Slurry surfacing as a footway treatment was approved last year but there are now calls for its use to be halted in order to prevent “further damage” being done to the Capital’s pavements.
Contractors who undertook such work in Craigmount View have been instructed to carry out repairs after a number of defects were reported afterwards.
Fergus Duncan, who has lived on the street for more than 30 years, said he was shocked not only by the work’s poor quality but also by the stark black appearance of the new material.
The 71-year-old retired bank worker said the slurry had been spread so thinly that weeds had broken through in days.
He said: “It’s right outside our house [but] I have found we are not the only street.
“It’s not rolled, it’s someone putting it on by hand. It’s so stark. All my friends who have seen it and visitors, no one can believe it.
“It just looks so dreadful compared to the road and pavement on the other side.
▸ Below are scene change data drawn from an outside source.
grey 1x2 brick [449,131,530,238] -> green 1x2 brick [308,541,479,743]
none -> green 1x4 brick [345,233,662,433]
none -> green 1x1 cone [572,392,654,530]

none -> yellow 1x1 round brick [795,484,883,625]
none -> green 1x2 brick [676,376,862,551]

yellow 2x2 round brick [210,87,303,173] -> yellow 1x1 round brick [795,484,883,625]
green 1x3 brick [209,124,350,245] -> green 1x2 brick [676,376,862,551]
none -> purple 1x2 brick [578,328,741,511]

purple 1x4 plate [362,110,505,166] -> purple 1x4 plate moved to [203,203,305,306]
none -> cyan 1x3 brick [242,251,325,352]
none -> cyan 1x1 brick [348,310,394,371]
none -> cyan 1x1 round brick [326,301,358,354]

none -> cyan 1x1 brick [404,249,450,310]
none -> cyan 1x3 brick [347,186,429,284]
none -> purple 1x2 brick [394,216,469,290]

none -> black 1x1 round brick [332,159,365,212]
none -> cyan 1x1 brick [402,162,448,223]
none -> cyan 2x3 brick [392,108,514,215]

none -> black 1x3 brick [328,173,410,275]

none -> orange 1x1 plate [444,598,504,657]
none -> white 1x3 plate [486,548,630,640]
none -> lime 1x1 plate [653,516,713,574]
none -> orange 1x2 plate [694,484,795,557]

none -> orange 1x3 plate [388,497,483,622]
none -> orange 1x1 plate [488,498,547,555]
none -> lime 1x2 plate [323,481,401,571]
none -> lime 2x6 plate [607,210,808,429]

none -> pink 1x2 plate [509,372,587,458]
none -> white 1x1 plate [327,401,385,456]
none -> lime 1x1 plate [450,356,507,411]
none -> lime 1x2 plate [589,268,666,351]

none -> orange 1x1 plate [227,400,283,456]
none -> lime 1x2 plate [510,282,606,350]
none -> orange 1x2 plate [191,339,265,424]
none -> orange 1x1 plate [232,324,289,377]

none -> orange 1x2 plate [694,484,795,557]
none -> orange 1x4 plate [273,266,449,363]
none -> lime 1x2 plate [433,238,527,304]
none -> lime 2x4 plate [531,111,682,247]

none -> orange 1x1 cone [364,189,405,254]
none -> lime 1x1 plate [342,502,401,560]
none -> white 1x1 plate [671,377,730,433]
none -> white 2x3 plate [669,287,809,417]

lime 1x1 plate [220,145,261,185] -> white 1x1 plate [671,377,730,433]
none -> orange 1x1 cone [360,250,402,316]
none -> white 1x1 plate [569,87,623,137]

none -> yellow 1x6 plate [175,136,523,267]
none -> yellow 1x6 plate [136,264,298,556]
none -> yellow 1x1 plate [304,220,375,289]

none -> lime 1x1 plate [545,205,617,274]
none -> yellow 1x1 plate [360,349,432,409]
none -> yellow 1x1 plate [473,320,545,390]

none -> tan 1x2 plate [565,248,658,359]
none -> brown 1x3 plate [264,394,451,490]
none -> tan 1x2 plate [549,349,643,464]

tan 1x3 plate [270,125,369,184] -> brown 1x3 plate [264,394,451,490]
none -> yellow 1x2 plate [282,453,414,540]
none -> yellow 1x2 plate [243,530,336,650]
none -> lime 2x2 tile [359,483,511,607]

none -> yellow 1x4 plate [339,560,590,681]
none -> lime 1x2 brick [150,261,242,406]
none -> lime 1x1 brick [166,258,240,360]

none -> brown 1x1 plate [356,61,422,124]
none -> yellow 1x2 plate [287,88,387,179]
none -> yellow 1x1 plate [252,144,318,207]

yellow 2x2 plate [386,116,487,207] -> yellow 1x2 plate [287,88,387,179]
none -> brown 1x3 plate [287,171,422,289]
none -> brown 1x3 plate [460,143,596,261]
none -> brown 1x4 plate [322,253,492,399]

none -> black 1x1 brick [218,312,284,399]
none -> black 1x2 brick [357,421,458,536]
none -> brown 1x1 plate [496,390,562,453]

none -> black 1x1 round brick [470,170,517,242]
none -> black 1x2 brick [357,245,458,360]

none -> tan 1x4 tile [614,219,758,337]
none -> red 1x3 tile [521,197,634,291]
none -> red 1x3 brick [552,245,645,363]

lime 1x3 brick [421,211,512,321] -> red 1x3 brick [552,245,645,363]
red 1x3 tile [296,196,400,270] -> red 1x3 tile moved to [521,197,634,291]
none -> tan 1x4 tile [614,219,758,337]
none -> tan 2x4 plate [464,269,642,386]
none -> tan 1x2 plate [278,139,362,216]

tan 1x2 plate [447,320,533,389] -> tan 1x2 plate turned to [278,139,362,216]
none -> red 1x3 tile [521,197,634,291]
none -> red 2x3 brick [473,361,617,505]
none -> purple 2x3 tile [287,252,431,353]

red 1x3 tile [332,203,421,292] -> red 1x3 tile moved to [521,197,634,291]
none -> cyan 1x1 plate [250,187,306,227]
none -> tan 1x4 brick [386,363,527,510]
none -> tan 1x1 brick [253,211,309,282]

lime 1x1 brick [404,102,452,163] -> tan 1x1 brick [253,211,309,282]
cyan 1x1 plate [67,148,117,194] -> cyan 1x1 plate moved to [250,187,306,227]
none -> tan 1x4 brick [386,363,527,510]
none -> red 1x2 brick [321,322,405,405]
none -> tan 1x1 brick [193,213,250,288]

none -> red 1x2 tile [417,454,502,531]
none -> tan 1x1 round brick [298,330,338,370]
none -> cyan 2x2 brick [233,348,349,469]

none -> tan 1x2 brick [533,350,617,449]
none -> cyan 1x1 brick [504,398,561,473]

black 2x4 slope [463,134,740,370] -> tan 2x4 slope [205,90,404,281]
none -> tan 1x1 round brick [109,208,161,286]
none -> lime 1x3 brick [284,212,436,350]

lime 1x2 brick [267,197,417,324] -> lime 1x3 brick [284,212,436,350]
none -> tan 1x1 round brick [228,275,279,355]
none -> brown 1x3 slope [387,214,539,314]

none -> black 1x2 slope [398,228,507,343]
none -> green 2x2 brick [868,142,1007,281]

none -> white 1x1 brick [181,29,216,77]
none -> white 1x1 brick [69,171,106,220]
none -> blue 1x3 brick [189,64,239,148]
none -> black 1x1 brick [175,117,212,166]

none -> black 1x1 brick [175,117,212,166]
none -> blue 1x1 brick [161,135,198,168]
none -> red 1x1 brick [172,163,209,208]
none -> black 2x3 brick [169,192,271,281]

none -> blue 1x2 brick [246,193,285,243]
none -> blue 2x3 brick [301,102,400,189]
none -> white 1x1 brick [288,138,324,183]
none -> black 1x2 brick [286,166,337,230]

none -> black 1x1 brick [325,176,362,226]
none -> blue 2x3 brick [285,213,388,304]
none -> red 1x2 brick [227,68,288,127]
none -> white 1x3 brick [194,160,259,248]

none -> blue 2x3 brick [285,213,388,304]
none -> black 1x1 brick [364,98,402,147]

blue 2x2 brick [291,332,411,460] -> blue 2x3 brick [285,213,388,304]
It’s amazing the number of people who have said to me things like ‘I see they have done an underlay’. It looks like preparation work rather than a proper job.”
Mr Duncan added it was “amazing” the job had been signed off, saying: “Now would be the time to kill it before this gets rolled out all over.”
Slurry surfacing is typically around 6-10mm thick and is laid on top of a footway surface as a way to seal cracks and therefore extend the pavement’s life by preventing the entry of water.
But Mark Brown, Conservative councillor for Drum Brae/Gyle, said he was “perplexed” as to why the material had been deemed suitable.
He said: “It looks cheap and nasty, the quality of the workmanship leaves a lot to be desired and I pity the residents who are now faced with seeing this outside their front door every day.
“I find it somewhat incredible that these have been signed off as completed works and are checked by a clerk of works on a daily occurrence.
“There are trip hazards throughout and weeds are coming through the newly-laid surfaces already.”
Transport and environment convener Lesley Macinnes defended the use of slurry surfacing, saying it was a cost-effective and reliable method for resurfacing pavements.
But she added: “Unfortunately, a number of defects were identified in the works carried out at Craigmount View. The contractor has a responsibility, under the terms of the contract, to rectify these defects at no cost to the council and we have instructed them to carry out this work as a priority.
“An officer will monitor the work to ensure that it’s completed effectively.
“We apologise to residents for any disruption and inconvenience caused while these remedial works are undertaken.”